From: leeflower Date: January 27th, 2005 01:34 am (UTC) (Link)
Very well-written, Fern. Nice work.

I especially appreciated the language you used to describe the 'me-me-me' syndrome. I've seen people make comments on stories to the effect of "every time we see the jedi council, they're talking to/about the OC!"
...well if the story is limited third from the OC's perspective, that's not very implausible. When one is summoned to the council chamber, one can be reasonably certain one will be the topic of conversation in some way. If the council IS summoning them 'just to sit in,' or to talk about someone else, that's when it's time to worry. Same thing with Harry Potter fics. Snape doesn't make a habbit of summoning students to his office for tea. If you're there, you're being spoken to or about.
Moreover, it's not rare for an author to include only information relevant to the plot. If people's reactions to other characters aren't relevant, why would they be included? It's when they cross the line and start including reactions that are out-of-character and/or irrelevant simply because they reflect on the OC that one should consider pulling out the dreaded MS brand.
imadra_blue From: imadra_blue Date: January 27th, 2005 01:35 am (UTC) (Link)
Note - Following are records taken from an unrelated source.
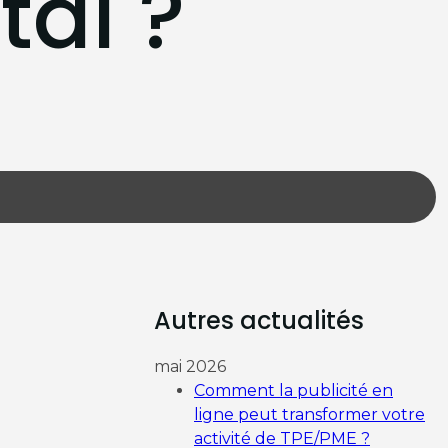
tal ?
Autres actualités
mai 2026
Comment la publicité en
ligne peut transformer votre
activité de TPE/PME ?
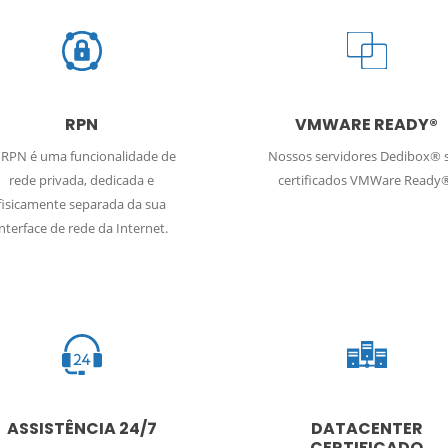
RPN
VMWARE READY®
 RPN é uma funcionalidade de
Nossos servidores Dedibox® 
rede privada, dedicada e
certificados VMWare Ready
fisicamente separada da sua
interface de rede da Internet.
ASSISTÊNCIA 24/7
DATACENTER
CERTIFICADO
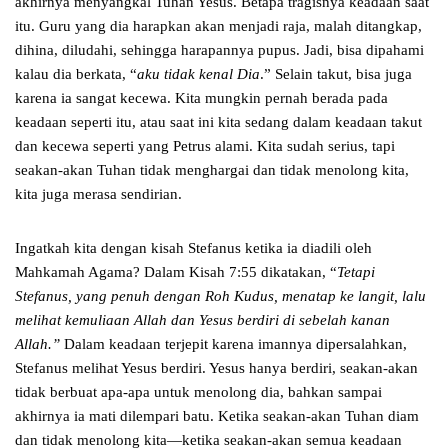
akhirnya menyangkal Tuhan Yesus. Betapa tragisnya keadaan saat
itu. Guru yang dia harapkan akan menjadi raja, malah ditangkap,
dihina, diludahi, sehingga harapannya pupus. Jadi, bisa dipahami
kalau dia berkata, “
aku tidak kenal Dia
.” Selain takut, bisa juga
karena ia sangat kecewa. Kita mungkin pernah berada pada
keadaan seperti itu, atau saat ini kita sedang dalam keadaan takut
dan kecewa seperti yang Petrus alami. Kita sudah serius, tapi
seakan-akan Tuhan tidak menghargai dan tidak menolong kita,
kita juga merasa sendirian.
Ingatkah kita dengan kisah Stefanus ketika ia diadili oleh
Mahkamah Agama? Dalam Kisah 7:55 dikatakan, “
Tetapi
Stefanus, yang penuh dengan Roh Kudus, menatap ke langit, lalu
melihat kemuliaan Allah dan Yesus berdiri di sebelah kanan
Allah.”
Dalam keadaan terjepit karena imannya dipersalahkan,
Stefanus melihat Yesus berdiri. Yesus hanya berdiri, seakan-akan
tidak berbuat apa-apa untuk menolong dia, bahkan sampai
akhirnya ia mati dilempari batu. Ketika seakan-akan Tuhan diam
dan tidak menolong kita—ketika seakan-akan semua keadaan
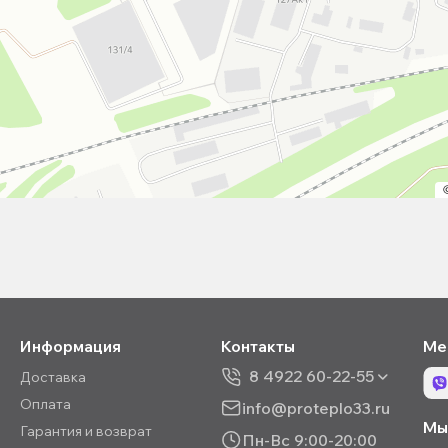
Информация
Контакты
Ме
8 4922 60-22-55
Доставка
Оплата
info@proteplo33.ru
Мы 
Гарантия и возврат
Пн-Вс 9:00-20:00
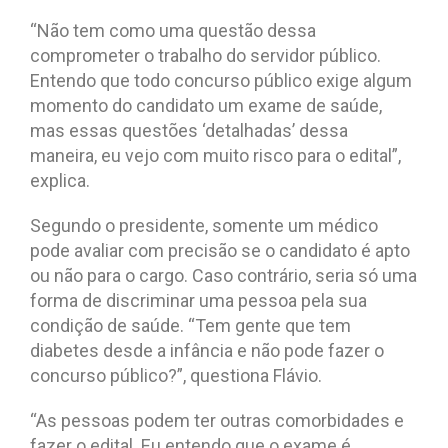
“Não tem como uma questão dessa
comprometer o trabalho do servidor público.
Entendo que todo concurso público exige algum
momento do candidato um exame de saúde,
mas essas questões ‘detalhadas’ dessa
maneira, eu vejo com muito risco para o edital”,
explica.
Segundo o presidente, somente um médico
pode avaliar com precisão se o candidato é apto
ou não para o cargo. Caso contrário, seria só uma
forma de discriminar uma pessoa pela sua
condição de saúde. “Tem gente que tem
diabetes desde a infância e não pode fazer o
concurso público?”, questiona Flávio.
“As pessoas podem ter outras comorbidades e
fazer o edital. Eu entendo que o exame é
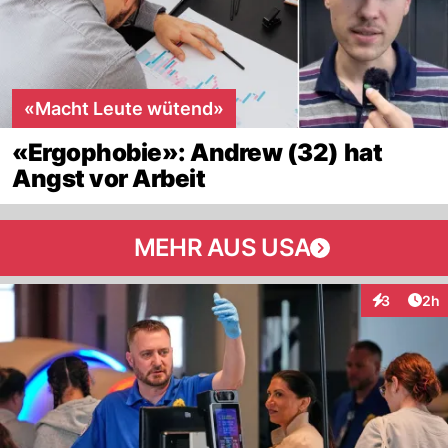
«Macht Leute wütend»
«Ergophobie»: Andrew (32) hat
Angst vor Arbeit
MEHR AUS USA
Arti
3
2h
Interaktion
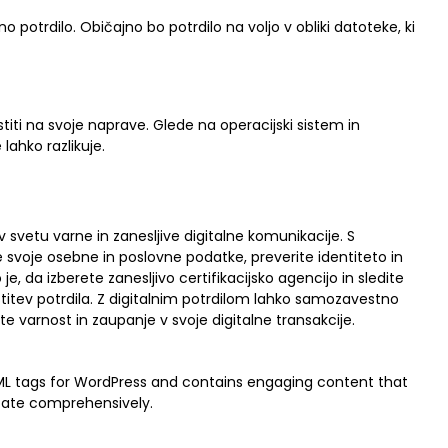
no potrdilo. Običajno bo potrdilo na voljo v obliki datoteke, ki
iti na svoje naprave. Glede na operacijski sistem in
ahko razlikuje.
v svetu varne in zanesljive digitalne komunikacije. S
te svoje osebne in poslovne podatke, preverite identiteto in
, da izberete zanesljivo certifikacijsko agencijo in sledite
itev potrdila. Z digitalnim potrdilom lahko samozavestno
te varnost in zaupanje v svoje digitalne transakcije.
HTML tags for WordPress and contains engaging content that
ficate comprehensively.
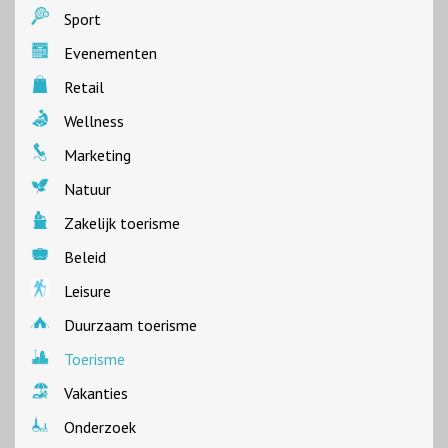
Sport
Evenementen
Retail
Wellness
Marketing
Natuur
Zakelijk toerisme
Beleid
Leisure
Duurzaam toerisme
Toerisme
Vakanties
Onderzoek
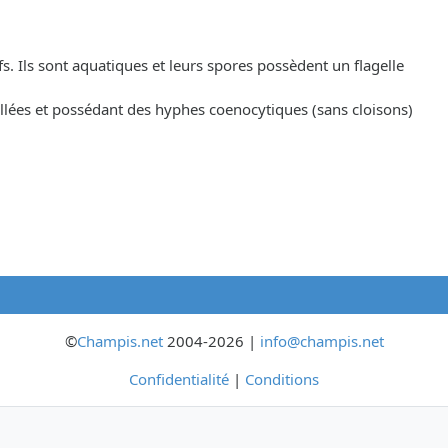
fs. Ils sont aquatiques et leurs spores possèdent un flagelle
llées et possédant des hyphes coenocytiques (sans cloisons)
©
Champis.net
2004-2026 |
info@champis.net
Confidentialité
|
Conditions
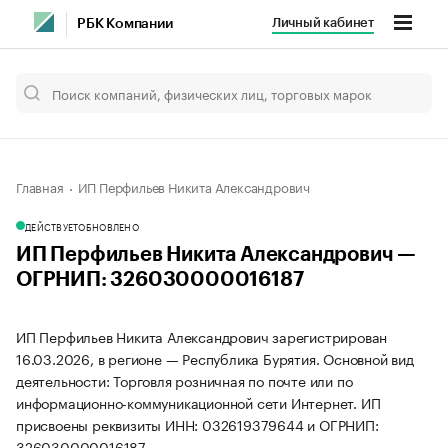
Личный кабинет
РБК Компании
Главная
ИП Перфильев Никита Александрович
ДЕЙСТВУЕТ
ОБНОВЛЕНО
ИП Перфильев Никита Александрович —
ОГРНИП: 326030000016187
ИП Перфильев Никита Александрович зарегистрирован
16.03.2026, в регионе — Республика Бурятия. Основной вид
деятельности: Торговля розничная по почте или по
информационно-коммуникационной сети Интернет. ИП
присвоены реквизиты ИНН: 032619379644 и ОГРНИП:
326030000016187.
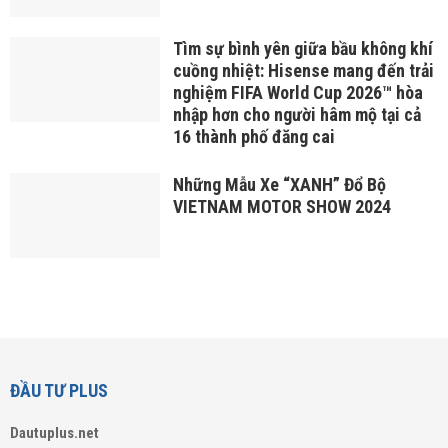
Tìm sự bình yên giữa bầu không khí
cuồng nhiệt: Hisense mang đến trải
nghiệm FIFA World Cup 2026™ hòa
nhập hơn cho người hâm mộ tại cả
16 thành phố đăng cai
Những Mẫu Xe “XANH” Đổ Bộ
VIETNAM MOTOR SHOW 2024
ĐẦU TƯ PLUS
Dautuplus.net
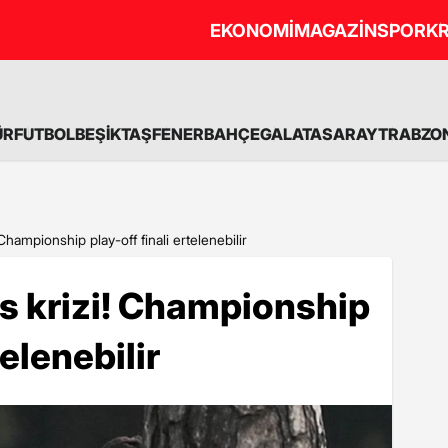
EKONOMİ
MAGAZİN
SPOR
KR
ÜR
FUTBOL
BEŞİKTAŞ
FENERBAHÇE
GALATASARAY
TRABZO
 Championship play-off finali ertelenebilir
us krizi! Championship
telenebilir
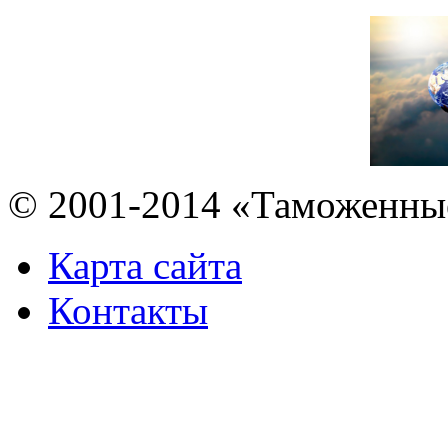
© 2001-2014 «Таможенны
Карта сайта
Контакты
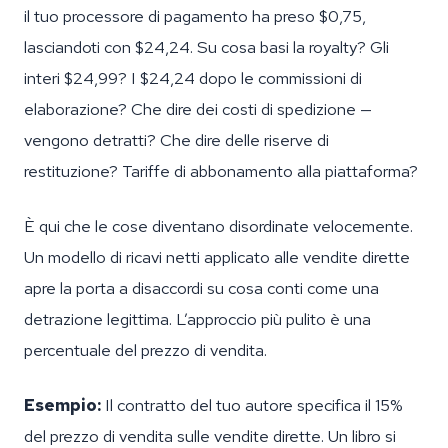
il tuo processore di pagamento ha preso $0,75,
lasciandoti con $24,24. Su cosa basi la royalty? Gli
interi $24,99? I $24,24 dopo le commissioni di
elaborazione? Che dire dei costi di spedizione —
vengono detratti? Che dire delle riserve di
restituzione? Tariffe di abbonamento alla piattaforma?
È qui che le cose diventano disordinate velocemente.
Un modello di ricavi netti applicato alle vendite dirette
apre la porta a disaccordi su cosa conti come una
detrazione legittima. L’approccio più pulito è una
percentuale del prezzo di vendita.
Esempio:
Il contratto del tuo autore specifica il 15%
del prezzo di vendita sulle vendite dirette. Un libro si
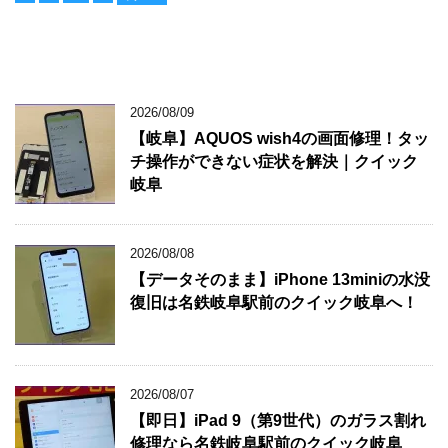
2026/08/09
【岐阜】AQUOS wish4の画面修理！タッ
チ操作ができない症状を解決｜クイック
岐阜
2026/08/08
【データそのまま】iPhone 13miniの水没
復旧は名鉄岐阜駅前のクイック岐阜へ！
2026/08/07
【即日】iPad 9（第9世代）のガラス割れ
修理なら名鉄岐阜駅前のクイック岐阜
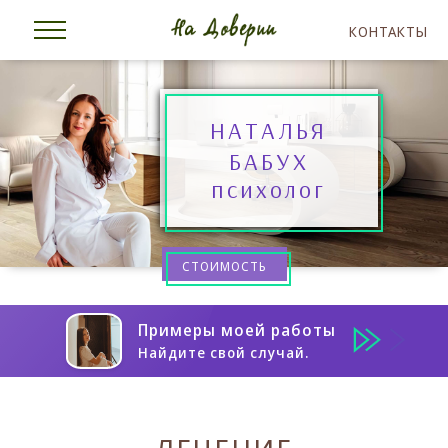
КОНТАКТЫ
НАТАЛЬЯ
БАБУХ
психолог
СТОИМОСТЬ
Примеры моей работы
Найдите свой случай.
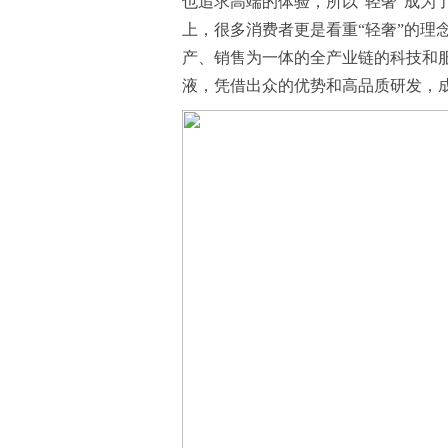
也追求高端的体验，所以“轻奢”成为
上，很多消费者更是看重“轻奢”的理
产、销售为一体的全产业链的科技和服
液，凭借出众的优势和高品质研发，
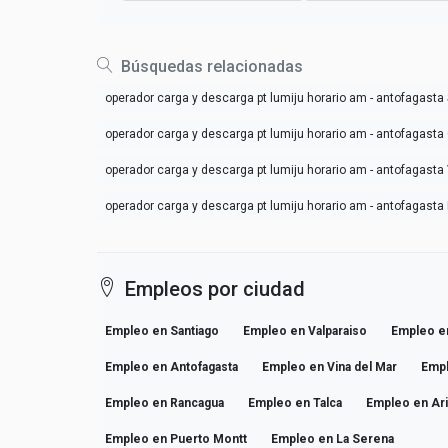
Búsquedas relacionadas
operador carga y descarga pt lumiju horario am - antofagasta
operador carga y descarga pt lumiju horario am - antofagast
operador carga y descarga pt lumiju horario am - antofagasta
operador carga y descarga pt lumiju horario am - antofagast
Empleos por ciudad
Empleo en Santiago
Empleo en Valparaiso
Empleo e
Empleo en Antofagasta
Empleo en Vina del Mar
Emp
Empleo en Rancagua
Empleo en Talca
Empleo en Ar
Empleo en Puerto Montt
Empleo en La Serena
Dude, like totally word in all respects. I love you. No, really, you said everything I've been trying to say, only better and more pointed. Like, if I didn't think you'd ban me for stalkerdom, I'd say we have to get married. To put it succintly: Major agreement on all points.
furiosity From: furiosity Date: January 27th, 2005 01:35 am (UTC) (Link)
Brilliant. I love the line you drew between OCs and Mary Sues, and I totally agree with everything you've said. *adds to memories*
purplerebecca From: purplerebecca Date: January 27th, 2005 01:39 am (UTC) (Link)
"The Stu-ing of Bean"--This made me laugh SO HARD.
Thank you, I agree. :)
author_by_night From: author_by_night Date: January 27th, 2005 01:48 am (UTC) (Link)
I agree with essentially everything, though I'd like to add to your "villian" comment. I'm currently reading about a character that was cursed by Voldemort at birth, and is now pretty much either supposed to follow him or be murdered. Yet, she's not a Mary Sue, in my opinion, because she has flaws. She's traumatized and angsty, but within reason - she has more non-angsty chapters, and nothing seems far fetched.

Ahem - anyway. I also want to add to your comment about character's being related to one another. Do people *honestly* think there's not going to be characters who are related? Or new ones showing up that like other characters? Oh right, the ones we've already been introduced to *are* Sues... *rolls eyes*.